(Skeletal landmark data)
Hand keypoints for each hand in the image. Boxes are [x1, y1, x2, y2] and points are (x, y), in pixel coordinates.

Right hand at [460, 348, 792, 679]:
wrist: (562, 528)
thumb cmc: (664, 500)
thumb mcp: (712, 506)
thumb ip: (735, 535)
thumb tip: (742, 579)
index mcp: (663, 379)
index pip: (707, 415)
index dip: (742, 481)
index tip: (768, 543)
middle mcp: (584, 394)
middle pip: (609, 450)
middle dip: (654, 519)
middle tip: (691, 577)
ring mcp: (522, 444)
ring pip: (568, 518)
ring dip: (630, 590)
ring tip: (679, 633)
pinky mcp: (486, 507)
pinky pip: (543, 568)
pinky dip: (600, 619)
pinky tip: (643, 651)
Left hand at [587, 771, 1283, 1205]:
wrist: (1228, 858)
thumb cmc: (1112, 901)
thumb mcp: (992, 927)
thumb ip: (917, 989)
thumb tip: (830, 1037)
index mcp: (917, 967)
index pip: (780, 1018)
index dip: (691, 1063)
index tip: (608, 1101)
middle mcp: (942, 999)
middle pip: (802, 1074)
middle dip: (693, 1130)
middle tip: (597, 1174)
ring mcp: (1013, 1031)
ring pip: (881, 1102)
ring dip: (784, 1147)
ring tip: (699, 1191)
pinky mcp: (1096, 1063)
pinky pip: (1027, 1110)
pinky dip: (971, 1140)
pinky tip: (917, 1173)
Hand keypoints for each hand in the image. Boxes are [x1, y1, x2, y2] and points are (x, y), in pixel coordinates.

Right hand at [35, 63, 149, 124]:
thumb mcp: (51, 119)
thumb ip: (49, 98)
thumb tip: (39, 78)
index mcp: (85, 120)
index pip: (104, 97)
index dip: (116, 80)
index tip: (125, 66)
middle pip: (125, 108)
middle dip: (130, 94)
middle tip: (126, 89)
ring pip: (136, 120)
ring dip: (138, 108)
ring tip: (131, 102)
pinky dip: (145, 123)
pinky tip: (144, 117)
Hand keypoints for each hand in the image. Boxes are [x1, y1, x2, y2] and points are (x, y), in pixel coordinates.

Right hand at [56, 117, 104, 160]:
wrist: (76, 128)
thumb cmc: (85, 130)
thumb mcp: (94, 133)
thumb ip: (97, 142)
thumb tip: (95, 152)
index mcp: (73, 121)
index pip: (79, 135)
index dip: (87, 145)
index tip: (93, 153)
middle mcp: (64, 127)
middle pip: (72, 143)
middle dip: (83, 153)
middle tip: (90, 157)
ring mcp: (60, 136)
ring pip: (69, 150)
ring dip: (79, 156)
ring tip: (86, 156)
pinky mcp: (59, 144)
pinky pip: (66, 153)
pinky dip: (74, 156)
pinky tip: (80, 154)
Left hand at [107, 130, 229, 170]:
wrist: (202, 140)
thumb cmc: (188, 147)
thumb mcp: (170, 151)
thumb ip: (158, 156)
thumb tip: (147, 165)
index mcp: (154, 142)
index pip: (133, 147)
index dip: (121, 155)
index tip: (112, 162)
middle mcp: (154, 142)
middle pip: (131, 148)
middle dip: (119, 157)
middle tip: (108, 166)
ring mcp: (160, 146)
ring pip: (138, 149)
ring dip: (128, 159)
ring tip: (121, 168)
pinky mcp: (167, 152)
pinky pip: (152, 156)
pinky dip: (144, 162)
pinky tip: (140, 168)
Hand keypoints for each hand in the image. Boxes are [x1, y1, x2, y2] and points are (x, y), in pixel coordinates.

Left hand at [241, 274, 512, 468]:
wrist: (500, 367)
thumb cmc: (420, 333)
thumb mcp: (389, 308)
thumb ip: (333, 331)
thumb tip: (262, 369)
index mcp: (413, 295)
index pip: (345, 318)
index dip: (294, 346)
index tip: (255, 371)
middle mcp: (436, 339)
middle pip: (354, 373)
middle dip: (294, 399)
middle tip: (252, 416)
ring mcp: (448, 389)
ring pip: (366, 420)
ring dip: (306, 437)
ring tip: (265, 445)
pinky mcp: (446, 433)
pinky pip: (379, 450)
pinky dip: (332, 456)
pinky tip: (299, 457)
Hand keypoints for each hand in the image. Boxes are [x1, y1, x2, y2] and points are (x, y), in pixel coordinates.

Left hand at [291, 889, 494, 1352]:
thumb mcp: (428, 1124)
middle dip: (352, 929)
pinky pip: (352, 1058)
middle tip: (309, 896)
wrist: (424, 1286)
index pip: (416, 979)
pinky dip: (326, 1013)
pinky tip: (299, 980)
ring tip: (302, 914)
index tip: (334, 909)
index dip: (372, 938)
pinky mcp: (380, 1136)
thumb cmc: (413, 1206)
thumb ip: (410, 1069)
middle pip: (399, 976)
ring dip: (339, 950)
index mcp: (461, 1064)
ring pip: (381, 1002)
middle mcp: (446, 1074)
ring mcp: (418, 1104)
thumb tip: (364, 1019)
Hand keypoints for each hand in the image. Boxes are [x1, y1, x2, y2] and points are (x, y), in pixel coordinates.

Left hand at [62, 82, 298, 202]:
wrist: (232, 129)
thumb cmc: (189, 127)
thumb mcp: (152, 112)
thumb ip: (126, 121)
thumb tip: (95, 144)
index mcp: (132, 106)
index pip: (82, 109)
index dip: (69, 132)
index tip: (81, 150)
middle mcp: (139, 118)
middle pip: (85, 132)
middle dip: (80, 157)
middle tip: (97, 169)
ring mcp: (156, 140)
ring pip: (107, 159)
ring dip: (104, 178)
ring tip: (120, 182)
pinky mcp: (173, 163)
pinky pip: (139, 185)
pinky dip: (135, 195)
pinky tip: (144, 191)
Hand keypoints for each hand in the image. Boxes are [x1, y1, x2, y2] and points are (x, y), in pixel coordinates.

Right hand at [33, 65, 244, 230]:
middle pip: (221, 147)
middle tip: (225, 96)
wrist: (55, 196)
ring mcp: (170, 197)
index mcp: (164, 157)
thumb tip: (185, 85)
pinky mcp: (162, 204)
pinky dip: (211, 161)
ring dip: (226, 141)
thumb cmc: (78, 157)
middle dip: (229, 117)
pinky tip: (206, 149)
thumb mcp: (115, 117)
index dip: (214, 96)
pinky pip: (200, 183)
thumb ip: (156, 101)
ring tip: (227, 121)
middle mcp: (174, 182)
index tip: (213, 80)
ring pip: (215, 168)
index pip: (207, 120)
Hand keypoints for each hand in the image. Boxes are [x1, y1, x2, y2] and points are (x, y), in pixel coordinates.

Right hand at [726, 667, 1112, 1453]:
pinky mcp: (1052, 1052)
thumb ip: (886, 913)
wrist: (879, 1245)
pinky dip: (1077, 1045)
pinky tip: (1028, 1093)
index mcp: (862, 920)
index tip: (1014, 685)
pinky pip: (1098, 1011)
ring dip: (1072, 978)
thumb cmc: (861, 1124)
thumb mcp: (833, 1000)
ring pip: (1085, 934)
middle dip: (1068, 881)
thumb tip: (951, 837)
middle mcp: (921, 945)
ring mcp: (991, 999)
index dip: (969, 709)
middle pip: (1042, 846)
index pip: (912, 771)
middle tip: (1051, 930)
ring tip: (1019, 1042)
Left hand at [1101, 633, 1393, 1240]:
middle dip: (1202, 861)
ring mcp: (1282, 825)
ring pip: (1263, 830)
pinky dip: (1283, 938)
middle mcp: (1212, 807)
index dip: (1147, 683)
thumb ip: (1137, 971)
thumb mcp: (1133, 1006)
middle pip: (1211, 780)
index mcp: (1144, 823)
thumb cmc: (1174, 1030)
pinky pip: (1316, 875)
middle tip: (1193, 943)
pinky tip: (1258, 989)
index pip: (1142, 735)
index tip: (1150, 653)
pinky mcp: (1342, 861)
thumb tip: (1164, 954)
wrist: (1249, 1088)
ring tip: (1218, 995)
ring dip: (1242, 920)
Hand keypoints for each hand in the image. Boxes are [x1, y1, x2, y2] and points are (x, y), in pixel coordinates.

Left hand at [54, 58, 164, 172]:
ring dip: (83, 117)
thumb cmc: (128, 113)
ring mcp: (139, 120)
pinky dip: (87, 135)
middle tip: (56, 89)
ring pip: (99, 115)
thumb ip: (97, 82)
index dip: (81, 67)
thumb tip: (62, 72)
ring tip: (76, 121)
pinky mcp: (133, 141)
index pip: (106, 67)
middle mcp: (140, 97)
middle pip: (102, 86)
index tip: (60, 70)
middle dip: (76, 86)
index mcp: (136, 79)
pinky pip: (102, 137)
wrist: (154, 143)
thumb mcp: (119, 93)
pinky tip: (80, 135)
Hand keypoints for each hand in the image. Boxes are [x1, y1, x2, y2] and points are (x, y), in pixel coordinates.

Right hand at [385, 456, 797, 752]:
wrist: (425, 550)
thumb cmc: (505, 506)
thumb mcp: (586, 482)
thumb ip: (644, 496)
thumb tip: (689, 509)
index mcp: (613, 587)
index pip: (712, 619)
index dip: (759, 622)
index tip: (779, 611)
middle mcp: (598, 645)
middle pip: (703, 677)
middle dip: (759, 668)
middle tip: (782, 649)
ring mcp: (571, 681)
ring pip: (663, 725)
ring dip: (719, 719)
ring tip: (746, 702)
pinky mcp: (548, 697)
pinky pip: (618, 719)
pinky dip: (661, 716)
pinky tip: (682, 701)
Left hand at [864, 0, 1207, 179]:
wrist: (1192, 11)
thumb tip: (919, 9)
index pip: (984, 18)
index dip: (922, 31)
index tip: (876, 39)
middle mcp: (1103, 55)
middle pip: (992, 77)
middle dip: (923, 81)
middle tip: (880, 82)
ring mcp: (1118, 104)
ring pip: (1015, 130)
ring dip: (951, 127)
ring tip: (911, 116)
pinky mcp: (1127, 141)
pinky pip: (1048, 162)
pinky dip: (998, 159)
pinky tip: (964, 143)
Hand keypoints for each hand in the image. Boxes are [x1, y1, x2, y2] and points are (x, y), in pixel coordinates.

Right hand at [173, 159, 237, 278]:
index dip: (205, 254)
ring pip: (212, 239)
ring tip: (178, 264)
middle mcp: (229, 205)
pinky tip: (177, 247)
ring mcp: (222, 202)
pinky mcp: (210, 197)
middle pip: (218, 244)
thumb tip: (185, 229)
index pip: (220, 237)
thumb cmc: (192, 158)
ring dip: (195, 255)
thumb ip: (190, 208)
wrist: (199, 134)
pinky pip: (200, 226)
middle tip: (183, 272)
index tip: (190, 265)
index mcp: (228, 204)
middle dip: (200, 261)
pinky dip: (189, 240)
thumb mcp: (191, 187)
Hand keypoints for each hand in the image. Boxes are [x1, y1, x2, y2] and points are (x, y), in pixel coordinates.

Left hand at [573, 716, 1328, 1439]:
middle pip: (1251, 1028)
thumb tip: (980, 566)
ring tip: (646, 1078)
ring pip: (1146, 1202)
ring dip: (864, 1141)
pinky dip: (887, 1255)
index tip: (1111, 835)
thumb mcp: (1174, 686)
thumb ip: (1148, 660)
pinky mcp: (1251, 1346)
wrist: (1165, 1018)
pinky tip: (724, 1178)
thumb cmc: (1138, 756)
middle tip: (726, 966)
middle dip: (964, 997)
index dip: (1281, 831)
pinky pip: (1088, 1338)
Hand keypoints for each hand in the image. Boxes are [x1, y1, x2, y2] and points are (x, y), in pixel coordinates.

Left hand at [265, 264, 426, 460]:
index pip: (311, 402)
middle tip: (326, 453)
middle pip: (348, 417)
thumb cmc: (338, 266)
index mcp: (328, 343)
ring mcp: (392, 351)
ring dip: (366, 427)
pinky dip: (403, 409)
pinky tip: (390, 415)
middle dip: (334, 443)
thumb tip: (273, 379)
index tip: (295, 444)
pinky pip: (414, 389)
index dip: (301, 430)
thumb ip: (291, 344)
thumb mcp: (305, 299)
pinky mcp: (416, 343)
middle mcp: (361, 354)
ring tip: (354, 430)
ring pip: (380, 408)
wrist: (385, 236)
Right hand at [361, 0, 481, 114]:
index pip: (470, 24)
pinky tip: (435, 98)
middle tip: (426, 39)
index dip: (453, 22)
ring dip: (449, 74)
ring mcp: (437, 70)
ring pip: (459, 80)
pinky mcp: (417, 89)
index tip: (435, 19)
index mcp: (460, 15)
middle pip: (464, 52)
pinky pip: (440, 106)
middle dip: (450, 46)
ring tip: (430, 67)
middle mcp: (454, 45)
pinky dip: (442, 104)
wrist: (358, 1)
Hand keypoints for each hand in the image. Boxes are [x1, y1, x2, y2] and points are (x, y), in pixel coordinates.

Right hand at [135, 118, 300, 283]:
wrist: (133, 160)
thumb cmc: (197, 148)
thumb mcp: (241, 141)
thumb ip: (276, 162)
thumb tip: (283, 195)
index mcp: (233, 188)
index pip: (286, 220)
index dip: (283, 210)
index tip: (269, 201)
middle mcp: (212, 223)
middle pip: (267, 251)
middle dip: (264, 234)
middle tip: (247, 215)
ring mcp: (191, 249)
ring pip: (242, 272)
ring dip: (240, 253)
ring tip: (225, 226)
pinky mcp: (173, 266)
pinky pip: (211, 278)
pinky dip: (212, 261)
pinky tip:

== Requirement ==
Beginning at the line above with "middle pip: (218, 244)" and finishing at the line with "middle dip: (200, 261)", return each line exactly and return nothing else.

== Response ==
middle pip: (218, 244)
thumb tip: (185, 229)
index pip: (220, 237)
thumb cmc: (192, 158)
ring dip: (195, 255)
thumb ip: (190, 208)
wrist: (199, 134)
pinky pip: (200, 226)
middle tip: (183, 272)
index tip: (190, 265)
index mcp: (228, 204)
middle dip: (200, 261)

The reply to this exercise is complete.